**Exercise prompt:** Every entry that follows should be output again, word for word.

(Stored items from a collection)
========
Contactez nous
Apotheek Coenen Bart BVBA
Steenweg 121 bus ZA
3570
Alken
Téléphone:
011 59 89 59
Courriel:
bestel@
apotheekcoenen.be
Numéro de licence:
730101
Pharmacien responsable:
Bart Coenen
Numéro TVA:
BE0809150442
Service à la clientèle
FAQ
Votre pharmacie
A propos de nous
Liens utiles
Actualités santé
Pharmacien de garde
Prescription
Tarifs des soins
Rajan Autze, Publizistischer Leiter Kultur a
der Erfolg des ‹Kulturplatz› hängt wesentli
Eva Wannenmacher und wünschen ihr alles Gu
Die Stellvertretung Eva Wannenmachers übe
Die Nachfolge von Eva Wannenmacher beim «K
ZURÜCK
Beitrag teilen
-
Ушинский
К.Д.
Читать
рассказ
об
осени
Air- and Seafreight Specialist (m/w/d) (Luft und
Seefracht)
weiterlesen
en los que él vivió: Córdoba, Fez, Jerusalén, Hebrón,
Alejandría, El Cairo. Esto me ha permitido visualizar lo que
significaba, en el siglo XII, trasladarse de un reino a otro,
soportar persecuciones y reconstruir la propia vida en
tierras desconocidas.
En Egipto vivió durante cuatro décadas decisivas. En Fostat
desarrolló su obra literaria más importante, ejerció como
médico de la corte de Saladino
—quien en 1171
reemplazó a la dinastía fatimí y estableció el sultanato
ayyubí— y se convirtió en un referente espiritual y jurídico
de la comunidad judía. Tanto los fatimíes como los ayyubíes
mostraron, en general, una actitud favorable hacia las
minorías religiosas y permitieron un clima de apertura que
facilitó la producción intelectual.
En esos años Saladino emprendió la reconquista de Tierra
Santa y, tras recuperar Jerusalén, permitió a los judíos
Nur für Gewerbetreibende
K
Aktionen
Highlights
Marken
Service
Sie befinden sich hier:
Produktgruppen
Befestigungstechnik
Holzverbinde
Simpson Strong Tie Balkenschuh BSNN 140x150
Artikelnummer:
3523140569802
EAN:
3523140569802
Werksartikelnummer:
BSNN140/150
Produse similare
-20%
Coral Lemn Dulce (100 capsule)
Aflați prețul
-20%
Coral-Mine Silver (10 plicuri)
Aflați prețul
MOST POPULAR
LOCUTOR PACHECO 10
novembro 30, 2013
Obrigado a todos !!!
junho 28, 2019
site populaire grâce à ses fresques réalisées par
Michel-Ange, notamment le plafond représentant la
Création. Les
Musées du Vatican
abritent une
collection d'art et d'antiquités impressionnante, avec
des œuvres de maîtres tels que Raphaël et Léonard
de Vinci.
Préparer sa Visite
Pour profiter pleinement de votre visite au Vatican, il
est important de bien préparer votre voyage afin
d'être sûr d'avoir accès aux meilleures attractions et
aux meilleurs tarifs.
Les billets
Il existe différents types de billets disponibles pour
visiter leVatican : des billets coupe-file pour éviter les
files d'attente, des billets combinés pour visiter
========
**Answer section:**
Contactez nous
Apotheek Coenen Bart BVBA
Steenweg 121 bus ZA
3570
Alken
Téléphone:
011 59 89 59
Courriel:
bestel@
apotheekcoenen.be
Numéro de licence:
730101
Pharmacien responsable:
Bart Coenen
Numéro TVA:
BE0809150442
Service à la clientèle
FAQ
Votre pharmacie
A propos de nous
Liens utiles
Actualités santé
Pharmacien de garde
Prescription
Tarifs des soins
Rajan Autze, Publizistischer Leiter Kultur a
der Erfolg des ‹Kulturplatz› hängt wesentli
Eva Wannenmacher und wünschen ihr alles Gu
Die Stellvertretung Eva Wannenmachers übe
Die Nachfolge von Eva Wannenmacher beim «K
ZURÜCK
Beitrag teilen
-
Ушинский
К.Д.
Читать
рассказ
об
осени
Air- and Seafreight Specialist (m/w/d) (Luft und
Seefracht)
weiterlesen
en los que él vivió: Córdoba, Fez, Jerusalén, Hebrón,
Alejandría, El Cairo. Esto me ha permitido visualizar lo que
significaba, en el siglo XII, trasladarse de un reino a otro,
soportar persecuciones y reconstruir la propia vida en
tierras desconocidas.
En Egipto vivió durante cuatro décadas decisivas. En Fostat
desarrolló su obra literaria más importante, ejerció como
médico de la corte de Saladino
—quien en 1171
reemplazó a la dinastía fatimí y estableció el sultanato
ayyubí— y se convirtió en un referente espiritual y jurídico
de la comunidad judía. Tanto los fatimíes como los ayyubíes
mostraron, en general, una actitud favorable hacia las
minorías religiosas y permitieron un clima de apertura que
facilitó la producción intelectual.
En esos años Saladino emprendió la reconquista de Tierra
Santa y, tras recuperar Jerusalén, permitió a los judíos
Nur für Gewerbetreibende
K
Aktionen
Highlights
Marken
Service
Sie befinden sich hier:
Produktgruppen
Befestigungstechnik
Holzverbinde
Simpson Strong Tie Balkenschuh BSNN 140x150
Artikelnummer:
3523140569802
EAN:
3523140569802
Werksartikelnummer:
BSNN140/150
Produse similare
-20%
Coral Lemn Dulce (100 capsule)
Aflați prețul
-20%
Coral-Mine Silver (10 plicuri)
Aflați prețul
MOST POPULAR
LOCUTOR PACHECO 10
novembro 30, 2013
Obrigado a todos !!!
junho 28, 2019
site populaire grâce à ses fresques réalisées par
Michel-Ange, notamment le plafond représentant la
Création. Les
Musées du Vatican
abritent une
collection d'art et d'antiquités impressionnante, avec
des œuvres de maîtres tels que Raphaël et Léonard
de Vinci.
Préparer sa Visite
Pour profiter pleinement de votre visite au Vatican, il
est important de bien préparer votre voyage afin
d'être sûr d'avoir accès aux meilleures attractions et
aux meilleurs tarifs.
Les billets
Il existe différents types de billets disponibles pour
visiter leVatican : des billets coupe-file pour éviter les
files d'attente, des billets combinés pour visiter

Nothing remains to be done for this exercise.